-------- MATERIAL FOR THE TASK --------

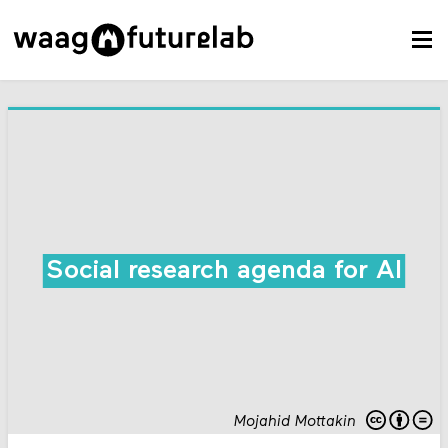
Social research agenda for AI
Mojahid Mottakin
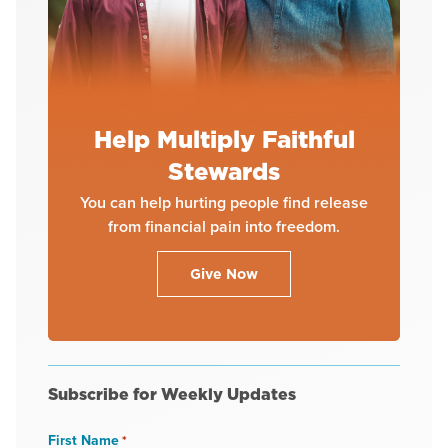
Help Multiply Faithful
Stewards
You can help hurting people find release
from financial pain into freedom.
Give Now
Subscribe for Weekly Updates
First Name
*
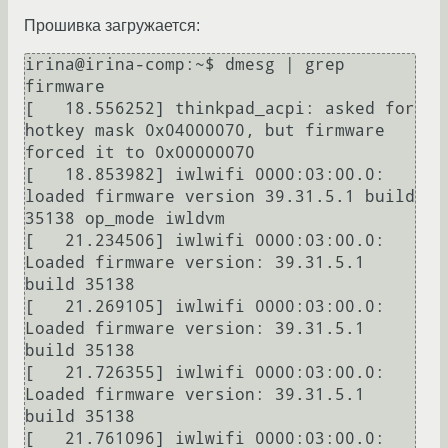
Прошивка загружается:
irina@irina-comp:~$ dmesg | grep 
firmware

[   18.556252] thinkpad_acpi: asked for 
hotkey mask 0x04000070, but firmware 
forced it to 0x00000070

[   18.853982] iwlwifi 0000:03:00.0: 
loaded firmware version 39.31.5.1 build 
35138 op_mode iwldvm

[   21.234506] iwlwifi 0000:03:00.0: 
Loaded firmware version: 39.31.5.1 
build 35138

[   21.269105] iwlwifi 0000:03:00.0: 
Loaded firmware version: 39.31.5.1 
build 35138

[   21.726355] iwlwifi 0000:03:00.0: 
Loaded firmware version: 39.31.5.1 
build 35138

[   21.761096] iwlwifi 0000:03:00.0: 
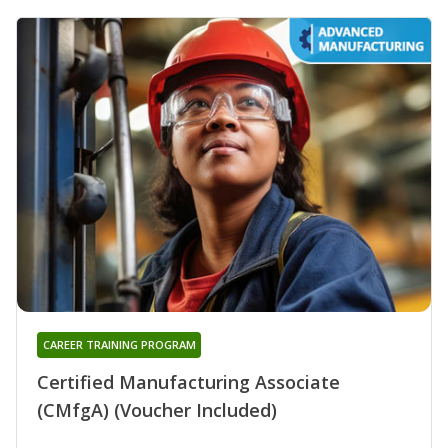
CAREER TRAINING PROGRAM
Certified Manufacturing Associate
(CMfgA) (Voucher Included)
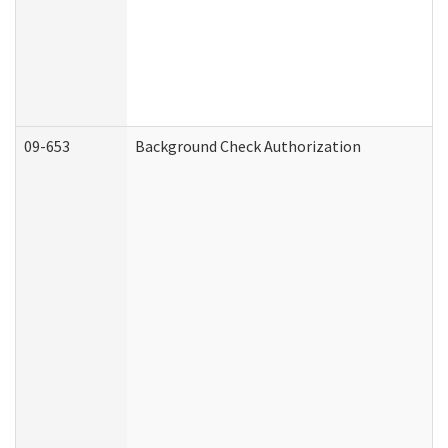
09-653
Background Check Authorization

--------

## TASK
Quote verbatim the text given for each item above. Leave the pictures out of your reply.

## ANSWER SPACE
Social research agenda for AI
Mojahid Mottakin
Help Multiply Faithful
Stewards
You can help hurting people find release
from financial pain into freedom.
Give Now
Subscribe for Weekly Updates
First Name
*
Прошивка загружается:
irina@irina-comp:~$ dmesg | grep 
firmware

[   18.556252] thinkpad_acpi: asked for 
hotkey mask 0x04000070, but firmware 
forced it to 0x00000070

[   18.853982] iwlwifi 0000:03:00.0: 
loaded firmware version 39.31.5.1 build 
35138 op_mode iwldvm

[   21.234506] iwlwifi 0000:03:00.0: 
Loaded firmware version: 39.31.5.1 
build 35138

[   21.269105] iwlwifi 0000:03:00.0: 
Loaded firmware version: 39.31.5.1 
build 35138

[   21.726355] iwlwifi 0000:03:00.0: 
Loaded firmware version: 39.31.5.1 
build 35138

[   21.761096] iwlwifi 0000:03:00.0: 
CAREER TRAINING PROGRAM
Certified Manufacturing Associate
(CMfgA) (Voucher Included)
09-653
Background Check Authorization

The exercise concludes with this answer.